A Closer Look at Casual Users and Operations
Capital Bikeshare (CaBi) has generated detailed demographic profiles of both its annual and monthly system subscribers, yet has not gathered adequate profiles of its casual users. This report is the first in-depth look into the makeup and characteristics of this group, constituting of both 1- and 5-day CaBi members (“casual users”). Given the elusiveness and greater revenue-per-ride earnings of this group, CaBi would benefit from gaining a better understanding of casual users, aiding efforts to increase ridership and improve system functionality. This report also details bestpractices amongst similar bikesharing systems worldwide with the goal to inform future improvements to CaBi’s operations.
Intercept surveys at the five highest traffic bikeshare stations resulted in nearly 340 survey responses providing insight into those who purchased 1-day and 5-day memberships. Analysis revealed that the average casual user is a well-educated, Caucasian female between the ages of 25 and 34, a frequent cyclist, a domestic tourist and travels with a group. The gender, racial and group elements of this casual user differs from both the profile of the typical CaBi annual member and the typical Washington DC bicyclist. Additionally, a majority this audience reported that they learned about and decided to use CaBi based on either seeing the CaBi stations, or being referred by a friend. If CaBi wishes to attract more casual users, targeted marketing tactics could include enhancing the visibility and availability of bicycles in hightourist traffic areas, reaching potential tourist users by marketing through their hotels and transportation providers, and focusing marketing messages on the social aspects of bicycling.
The purpose of the second part of this study was to gain a better understanding of bikeshare systems and their operations worldwide. Through a series of outreach and research efforts, detailed responses from eight contemporary systems were collected and analyzed with the goal of selecting applicable best-practices for CaBi to improve their operations and procedures. In many respects, CaBi is already at the leading edge of the industry in maximizing ridership, however several areas of potential improvement were noted.

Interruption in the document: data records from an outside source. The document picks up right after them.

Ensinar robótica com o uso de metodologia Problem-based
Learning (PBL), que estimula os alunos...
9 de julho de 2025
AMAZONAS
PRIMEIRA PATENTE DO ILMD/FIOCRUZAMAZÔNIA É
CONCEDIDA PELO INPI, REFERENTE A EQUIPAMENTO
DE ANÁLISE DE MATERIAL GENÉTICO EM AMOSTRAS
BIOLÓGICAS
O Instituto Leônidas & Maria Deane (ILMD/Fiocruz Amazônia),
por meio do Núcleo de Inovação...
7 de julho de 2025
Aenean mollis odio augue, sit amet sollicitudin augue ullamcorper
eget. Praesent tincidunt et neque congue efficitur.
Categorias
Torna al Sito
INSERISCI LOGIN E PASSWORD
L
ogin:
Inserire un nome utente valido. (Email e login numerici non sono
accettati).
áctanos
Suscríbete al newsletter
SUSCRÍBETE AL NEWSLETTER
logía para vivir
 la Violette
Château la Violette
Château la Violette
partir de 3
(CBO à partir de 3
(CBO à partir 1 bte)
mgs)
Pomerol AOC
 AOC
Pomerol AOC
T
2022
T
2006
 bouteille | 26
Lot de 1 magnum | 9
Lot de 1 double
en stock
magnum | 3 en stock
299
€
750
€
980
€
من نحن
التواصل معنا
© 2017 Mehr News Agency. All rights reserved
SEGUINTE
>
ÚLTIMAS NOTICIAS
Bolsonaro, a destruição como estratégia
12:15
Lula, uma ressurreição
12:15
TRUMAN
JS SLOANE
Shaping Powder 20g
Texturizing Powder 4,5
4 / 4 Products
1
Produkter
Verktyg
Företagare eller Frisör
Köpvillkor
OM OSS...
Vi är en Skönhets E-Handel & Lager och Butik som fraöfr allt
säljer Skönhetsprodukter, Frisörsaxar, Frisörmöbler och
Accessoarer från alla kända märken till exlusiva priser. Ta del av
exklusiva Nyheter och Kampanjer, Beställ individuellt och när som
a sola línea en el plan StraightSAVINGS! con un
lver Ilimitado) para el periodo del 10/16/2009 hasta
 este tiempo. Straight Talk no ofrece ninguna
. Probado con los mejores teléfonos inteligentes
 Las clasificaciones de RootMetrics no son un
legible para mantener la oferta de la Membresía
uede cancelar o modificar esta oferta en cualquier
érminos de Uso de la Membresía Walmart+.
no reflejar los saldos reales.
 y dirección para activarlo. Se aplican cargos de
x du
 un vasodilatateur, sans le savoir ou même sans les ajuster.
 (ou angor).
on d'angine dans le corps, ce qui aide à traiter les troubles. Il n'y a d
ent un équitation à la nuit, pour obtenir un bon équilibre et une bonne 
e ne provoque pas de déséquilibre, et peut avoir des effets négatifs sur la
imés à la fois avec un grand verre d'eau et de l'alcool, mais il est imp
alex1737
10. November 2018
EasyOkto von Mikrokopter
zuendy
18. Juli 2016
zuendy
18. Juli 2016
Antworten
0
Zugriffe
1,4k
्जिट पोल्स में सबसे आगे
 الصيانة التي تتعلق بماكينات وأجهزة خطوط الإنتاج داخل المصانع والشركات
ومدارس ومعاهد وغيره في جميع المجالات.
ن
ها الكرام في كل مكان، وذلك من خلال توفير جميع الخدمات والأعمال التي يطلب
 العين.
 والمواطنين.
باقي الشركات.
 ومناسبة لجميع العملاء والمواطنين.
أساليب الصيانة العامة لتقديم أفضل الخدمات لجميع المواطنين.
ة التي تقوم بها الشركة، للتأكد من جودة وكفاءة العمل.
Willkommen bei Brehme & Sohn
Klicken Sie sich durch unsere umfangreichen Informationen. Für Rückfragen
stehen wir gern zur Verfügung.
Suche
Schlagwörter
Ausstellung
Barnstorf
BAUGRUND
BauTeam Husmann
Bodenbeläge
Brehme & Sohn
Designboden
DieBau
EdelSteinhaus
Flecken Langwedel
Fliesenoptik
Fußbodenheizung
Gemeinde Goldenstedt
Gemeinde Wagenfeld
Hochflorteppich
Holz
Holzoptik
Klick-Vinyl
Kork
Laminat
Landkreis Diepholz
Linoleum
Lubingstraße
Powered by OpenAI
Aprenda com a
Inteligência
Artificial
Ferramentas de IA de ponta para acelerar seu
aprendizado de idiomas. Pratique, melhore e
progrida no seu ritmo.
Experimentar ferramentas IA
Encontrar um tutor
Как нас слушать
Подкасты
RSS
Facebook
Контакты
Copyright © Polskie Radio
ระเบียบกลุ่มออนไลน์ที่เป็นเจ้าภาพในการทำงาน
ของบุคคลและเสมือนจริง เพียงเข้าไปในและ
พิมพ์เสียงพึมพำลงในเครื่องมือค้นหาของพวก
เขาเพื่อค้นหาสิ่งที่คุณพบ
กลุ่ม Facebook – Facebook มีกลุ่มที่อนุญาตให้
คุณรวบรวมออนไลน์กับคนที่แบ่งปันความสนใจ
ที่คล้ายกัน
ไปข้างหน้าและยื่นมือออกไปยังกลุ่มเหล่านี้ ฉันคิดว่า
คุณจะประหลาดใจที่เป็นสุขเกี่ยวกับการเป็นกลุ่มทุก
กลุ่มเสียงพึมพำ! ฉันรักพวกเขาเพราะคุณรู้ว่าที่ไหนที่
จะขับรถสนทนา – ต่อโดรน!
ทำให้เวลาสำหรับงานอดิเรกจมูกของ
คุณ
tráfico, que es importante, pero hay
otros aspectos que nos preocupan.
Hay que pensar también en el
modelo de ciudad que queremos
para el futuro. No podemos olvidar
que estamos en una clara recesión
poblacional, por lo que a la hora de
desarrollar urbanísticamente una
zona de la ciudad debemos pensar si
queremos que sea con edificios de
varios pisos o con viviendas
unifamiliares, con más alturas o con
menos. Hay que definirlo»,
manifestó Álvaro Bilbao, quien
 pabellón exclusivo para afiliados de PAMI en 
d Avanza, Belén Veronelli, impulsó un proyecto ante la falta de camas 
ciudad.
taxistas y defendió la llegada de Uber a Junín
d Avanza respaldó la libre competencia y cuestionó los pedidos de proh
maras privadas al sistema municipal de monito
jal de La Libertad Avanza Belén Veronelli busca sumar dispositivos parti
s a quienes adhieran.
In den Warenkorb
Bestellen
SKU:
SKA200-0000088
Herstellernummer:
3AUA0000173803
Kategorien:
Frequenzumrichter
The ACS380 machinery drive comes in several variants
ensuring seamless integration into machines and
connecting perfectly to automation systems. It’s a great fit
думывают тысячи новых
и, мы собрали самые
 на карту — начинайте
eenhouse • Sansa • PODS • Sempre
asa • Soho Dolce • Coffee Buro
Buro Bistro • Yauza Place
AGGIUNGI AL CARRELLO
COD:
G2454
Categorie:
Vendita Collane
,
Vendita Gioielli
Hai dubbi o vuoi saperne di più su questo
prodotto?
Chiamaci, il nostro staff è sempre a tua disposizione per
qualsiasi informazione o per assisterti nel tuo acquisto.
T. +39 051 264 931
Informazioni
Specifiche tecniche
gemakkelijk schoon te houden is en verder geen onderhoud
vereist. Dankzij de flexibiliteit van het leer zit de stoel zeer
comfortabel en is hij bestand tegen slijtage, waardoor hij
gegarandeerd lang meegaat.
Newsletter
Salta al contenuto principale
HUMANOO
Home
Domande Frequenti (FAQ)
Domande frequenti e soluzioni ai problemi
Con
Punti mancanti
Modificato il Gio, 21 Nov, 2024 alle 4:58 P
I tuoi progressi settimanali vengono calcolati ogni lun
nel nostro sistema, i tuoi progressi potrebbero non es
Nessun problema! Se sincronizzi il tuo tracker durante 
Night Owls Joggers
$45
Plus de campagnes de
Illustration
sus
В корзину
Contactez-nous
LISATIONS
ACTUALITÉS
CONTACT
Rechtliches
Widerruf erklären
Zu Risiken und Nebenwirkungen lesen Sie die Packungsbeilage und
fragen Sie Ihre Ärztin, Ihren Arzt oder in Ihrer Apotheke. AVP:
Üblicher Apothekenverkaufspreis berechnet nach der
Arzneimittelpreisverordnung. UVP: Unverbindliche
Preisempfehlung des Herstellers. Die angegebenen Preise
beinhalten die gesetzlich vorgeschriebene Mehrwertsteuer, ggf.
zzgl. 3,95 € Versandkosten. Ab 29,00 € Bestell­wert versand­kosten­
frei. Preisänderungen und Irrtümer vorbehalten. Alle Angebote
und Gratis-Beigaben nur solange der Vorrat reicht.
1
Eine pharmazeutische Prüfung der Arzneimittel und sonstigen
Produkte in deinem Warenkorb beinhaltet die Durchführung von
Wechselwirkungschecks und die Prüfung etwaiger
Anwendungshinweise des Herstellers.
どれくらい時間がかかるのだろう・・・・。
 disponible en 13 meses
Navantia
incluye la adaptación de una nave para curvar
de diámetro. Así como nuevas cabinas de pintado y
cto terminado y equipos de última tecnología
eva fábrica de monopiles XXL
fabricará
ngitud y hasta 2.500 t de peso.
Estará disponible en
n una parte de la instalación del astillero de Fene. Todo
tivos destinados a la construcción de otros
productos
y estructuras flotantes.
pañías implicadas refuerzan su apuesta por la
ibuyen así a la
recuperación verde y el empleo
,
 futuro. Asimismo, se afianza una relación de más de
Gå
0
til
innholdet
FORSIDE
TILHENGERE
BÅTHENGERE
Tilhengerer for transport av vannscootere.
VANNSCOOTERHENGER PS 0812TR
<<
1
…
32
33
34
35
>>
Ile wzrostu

Rebalancing efforts have the potential to become more technologically sophisticated, including the use of predictive modeling and route mapping for balancing vehicles. This would have the secondary benefit of reducing reliance upon institutional knowledge of staff members, thus reducing the impact of staff turnover. Satellite storage and repair facilities will be needed as the system expands further from the main location in Washington, District of Columbia (D.C.). Targeted marketing to low-ridership regions and under-represented groups could have the benefit of improving balancing and capitalizing on existing infrastructure while broadening the membership base. Exploring true peak station demand through the use of unannounced “bottomless stations” was highlighted as an important method for informing potential enhanced operations corridors. The efficiencies of balancing vehicles in the CaBi fleet was questioned as well, given that they are in the minority of systems by not employing open trailers.